There is little worse in the writing world than making bibliographies of eighteenth-century British newspaper clippings. My beloved Chicago simply doesn't have clear enough guidelines for them. I took what otherwise worked and applied it, but there's this nagging feeling that I missed a comma. Or a period. Or a location. Perhaps another level of publisher? Arrrrrgh.

(Thank goodness some of my sources come from this lovely compilation. They aren't precise, but this isn't for a dissertation. And the best part is that Internet sources are so easy to cite.)

Saturday, April 17, 2010


I have never looked at my vixfey Gmail address at this hour in the morning. Apparently, what happens in my fox-themed tea house background is that three ghost foxes get together the garden to play Go. I find this amusing.

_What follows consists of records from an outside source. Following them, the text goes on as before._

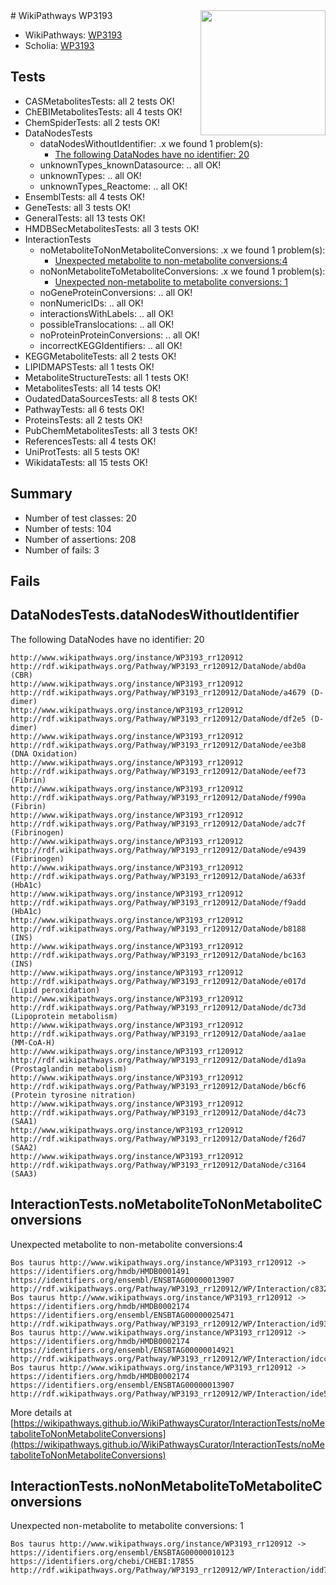 <img style="float: right; width: 200px" src="https://upload.wikimedia.org/wikipedia/commons/thumb/8/83/Wplogo_with_text_500.png/640px-Wplogo_with_text_500.png" />
# WikiPathways WP3193

* WikiPathways: [WP3193](https://new.wikipathways.org/pathways/WP3193)
* Scholia: [WP3193](https://scholia.toolforge.org/wikipathways/WP3193)
## Tests
* CASMetabolitesTests: all 2 tests OK!
* ChEBIMetabolitesTests: all 4 tests OK!
* ChemSpiderTests: all 2 tests OK!
* DataNodesTests
    * dataNodesWithoutIdentifier: .x we found 1 problem(s):
        * [The following DataNodes have no identifier: 20](#8792c4af)
    * unknownTypes_knownDatasource: .. all OK!
    * unknownTypes: .. all OK!
    * unknownTypes_Reactome: .. all OK!
* EnsemblTests: all 4 tests OK!
* GeneTests: all 3 tests OK!
* GeneralTests: all 13 tests OK!
* HMDBSecMetabolitesTests: all 3 tests OK!
* InteractionTests
    * noMetaboliteToNonMetaboliteConversions: .x we found 1 problem(s):
        * [Unexpected metabolite to non-metabolite conversions:4](#a27bf370)
    * noNonMetaboliteToMetaboliteConversions: .x we found 1 problem(s):
        * [Unexpected non-metabolite to metabolite conversions: 1](#4b4cfabf)
    * noGeneProteinConversions: .. all OK!
    * nonNumericIDs: .. all OK!
    * interactionsWithLabels: .. all OK!
    * possibleTranslocations: .. all OK!
    * noProteinProteinConversions: .. all OK!
    * incorrectKEGGIdentifiers: .. all OK!
* KEGGMetaboliteTests: all 2 tests OK!
* LIPIDMAPSTests: all 1 tests OK!
* MetaboliteStructureTests: all 1 tests OK!
* MetabolitesTests: all 14 tests OK!
* OudatedDataSourcesTests: all 8 tests OK!
* PathwayTests: all 6 tests OK!
* ProteinsTests: all 2 tests OK!
* PubChemMetabolitesTests: all 3 tests OK!
* ReferencesTests: all 4 tests OK!
* UniProtTests: all 5 tests OK!
* WikidataTests: all 15 tests OK!


## Summary

* Number of test classes: 20
* Number of tests: 104
* Number of assertions: 208
* Number of fails: 3

## Fails

<a name="8792c4af" />

## DataNodesTests.dataNodesWithoutIdentifier

The following DataNodes have no identifier: 20
```
http://www.wikipathways.org/instance/WP3193_rr120912 http://rdf.wikipathways.org/Pathway/WP3193_rr120912/DataNode/abd0a (CBR)
http://www.wikipathways.org/instance/WP3193_rr120912 http://rdf.wikipathways.org/Pathway/WP3193_rr120912/DataNode/a4679 (D-dimer)
http://www.wikipathways.org/instance/WP3193_rr120912 http://rdf.wikipathways.org/Pathway/WP3193_rr120912/DataNode/df2e5 (D-dimer)
http://www.wikipathways.org/instance/WP3193_rr120912 http://rdf.wikipathways.org/Pathway/WP3193_rr120912/DataNode/ee3b8 (DNA Oxidation)
http://www.wikipathways.org/instance/WP3193_rr120912 http://rdf.wikipathways.org/Pathway/WP3193_rr120912/DataNode/eef73 (Fibrin)
http://www.wikipathways.org/instance/WP3193_rr120912 http://rdf.wikipathways.org/Pathway/WP3193_rr120912/DataNode/f990a (Fibrin)
http://www.wikipathways.org/instance/WP3193_rr120912 http://rdf.wikipathways.org/Pathway/WP3193_rr120912/DataNode/adc7f (Fibrinogen)
http://www.wikipathways.org/instance/WP3193_rr120912 http://rdf.wikipathways.org/Pathway/WP3193_rr120912/DataNode/e9439 (Fibrinogen)
http://www.wikipathways.org/instance/WP3193_rr120912 http://rdf.wikipathways.org/Pathway/WP3193_rr120912/DataNode/a633f (HbA1c)
http://www.wikipathways.org/instance/WP3193_rr120912 http://rdf.wikipathways.org/Pathway/WP3193_rr120912/DataNode/f9add (HbA1c)
http://www.wikipathways.org/instance/WP3193_rr120912 http://rdf.wikipathways.org/Pathway/WP3193_rr120912/DataNode/b8188 (INS)
http://www.wikipathways.org/instance/WP3193_rr120912 http://rdf.wikipathways.org/Pathway/WP3193_rr120912/DataNode/bc163 (INS)
http://www.wikipathways.org/instance/WP3193_rr120912 http://rdf.wikipathways.org/Pathway/WP3193_rr120912/DataNode/e017d (Lipid peroxidation)
http://www.wikipathways.org/instance/WP3193_rr120912 http://rdf.wikipathways.org/Pathway/WP3193_rr120912/DataNode/dc73d (Lipoprotein metabolism)
http://www.wikipathways.org/instance/WP3193_rr120912 http://rdf.wikipathways.org/Pathway/WP3193_rr120912/DataNode/aa1ae (MM-CoA-H)
http://www.wikipathways.org/instance/WP3193_rr120912 http://rdf.wikipathways.org/Pathway/WP3193_rr120912/DataNode/d1a9a (Prostaglandin metabolism)
http://www.wikipathways.org/instance/WP3193_rr120912 http://rdf.wikipathways.org/Pathway/WP3193_rr120912/DataNode/b6cf6 (Protein tyrosine nitration)
http://www.wikipathways.org/instance/WP3193_rr120912 http://rdf.wikipathways.org/Pathway/WP3193_rr120912/DataNode/d4c73 (SAA1)
http://www.wikipathways.org/instance/WP3193_rr120912 http://rdf.wikipathways.org/Pathway/WP3193_rr120912/DataNode/f26d7 (SAA2)
http://www.wikipathways.org/instance/WP3193_rr120912 http://rdf.wikipathways.org/Pathway/WP3193_rr120912/DataNode/c3164 (SAA3)
```

<a name="a27bf370" />

## InteractionTests.noMetaboliteToNonMetaboliteConversions

Unexpected metabolite to non-metabolite conversions:4
```
Bos taurus http://www.wikipathways.org/instance/WP3193_rr120912 -> https://identifiers.org/hmdb/HMDB0001491 https://identifiers.org/ensembl/ENSBTAG00000013907 http://rdf.wikipathways.org/Pathway/WP3193_rr120912/WP/Interaction/c8326
Bos taurus http://www.wikipathways.org/instance/WP3193_rr120912 -> https://identifiers.org/hmdb/HMDB0002174 https://identifiers.org/ensembl/ENSBTAG00000025471 http://rdf.wikipathways.org/Pathway/WP3193_rr120912/WP/Interaction/id933b9fdc
Bos taurus http://www.wikipathways.org/instance/WP3193_rr120912 -> https://identifiers.org/hmdb/HMDB0002174 https://identifiers.org/ensembl/ENSBTAG00000014921 http://rdf.wikipathways.org/Pathway/WP3193_rr120912/WP/Interaction/idccfc7228
Bos taurus http://www.wikipathways.org/instance/WP3193_rr120912 -> https://identifiers.org/hmdb/HMDB0002174 https://identifiers.org/ensembl/ENSBTAG00000013907 http://rdf.wikipathways.org/Pathway/WP3193_rr120912/WP/Interaction/ide54eefdb
```

More details at [https://wikipathways.github.io/WikiPathwaysCurator/InteractionTests/noMetaboliteToNonMetaboliteConversions](https://wikipathways.github.io/WikiPathwaysCurator/InteractionTests/noMetaboliteToNonMetaboliteConversions)

<a name="4b4cfabf" />

## InteractionTests.noNonMetaboliteToMetaboliteConversions

Unexpected non-metabolite to metabolite conversions: 1
```
Bos taurus http://www.wikipathways.org/instance/WP3193_rr120912 -> https://identifiers.org/ensembl/ENSBTAG00000010123 https://identifiers.org/chebi/CHEBI:17855 http://rdf.wikipathways.org/Pathway/WP3193_rr120912/WP/Interaction/idd7fac72d
```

What I did not find amusing was last night. I must have leeched the insomnia from my brother, or perhaps from Sparrow, allowing him to sleep (that at least sounds philanthropic). I could not get comfortable. All of the little lights, so small in the bright sunlight of day, got to me. Even when I blocked them with artful stackings of the comforter, my mind raced. I worry, because it always seems to happen when I have things to write. So here I am, trying to write enough to confound my inner writing-fox, as it were.

I call it my writing-fox, not because everything is fox to me, or because my fox-associated best friend always nudges me to write, or even that the muse of our Unseelie Court is Fox, but because of something earlier, read in a fit of poetry. The Thought-Fox, by Ted Hughes. The poem takes place at night, and concerns writing more than anything else. A blank page becomes printed, and it is an effort, but an animal one, as all nighttime efforts are, in part.

I would like to fall prey to a sleep animal, myself, but my writing-fox is quite the insistent one. It isn't passive, as Hughes's fox. And foxes smell, did you know that? As strongly as a ferret or skunk. So while most folk may maintain the mental image of a fox as a sly creature easily eluding hounds, mine is of a skulking Presence who lurks with intentions known, demanding to be found, hard to see, but obviously there. In more than one tradition, foxes went between the spirit world and this one, so why not make a writing-fox usher of inspirative words? Especially at night. At night, when I would rather sleep and let the feathery martlets guide me to dreams with no grounding. But foxes invade the dreams, give me ideas, make me wake up and write them down lest they, with much gleeful yipping, retreat to torment me at a later time. Not all writing-foxes retreat, however. This one planted himself squarely on my chest and stared. I will need a new animal to push them away and guard my sleep, methinks. A ferocious dachshund...?

Tuesday, April 13, 2010


Do you ever feel like time is shrink-wrap, conforming to your habits and pushing out your occasional, deviant joys? I don't like having the mere outline of a life. The only thing I can do is to tear at the shrink-wrap, or else make more things habitual.

Writing, for instance. Who says I have to limit myself to the Most Important Matters first? It isn't as though there is a shortage of ink. Writing is positive feedback. The more you write, the more you create an addiction to write. Starting today, I'm tackling all of my backlogged correspondence, my limping blog, and my dusty idea-books. They will be viewed. Written-in. Covered with words in their imperfection. I will not wait until summer to work on sellable fiction. I will feed my sense of wonder until it is a bonfire, until others' firepits spontaneously ignite. Write, my friends, write! Write before you rot!

...and then post something here of your writing. It doesn't have to be more than a phrase. I'm just keeping you honest! Throw a stick onto the fire, eh? It's cold without words.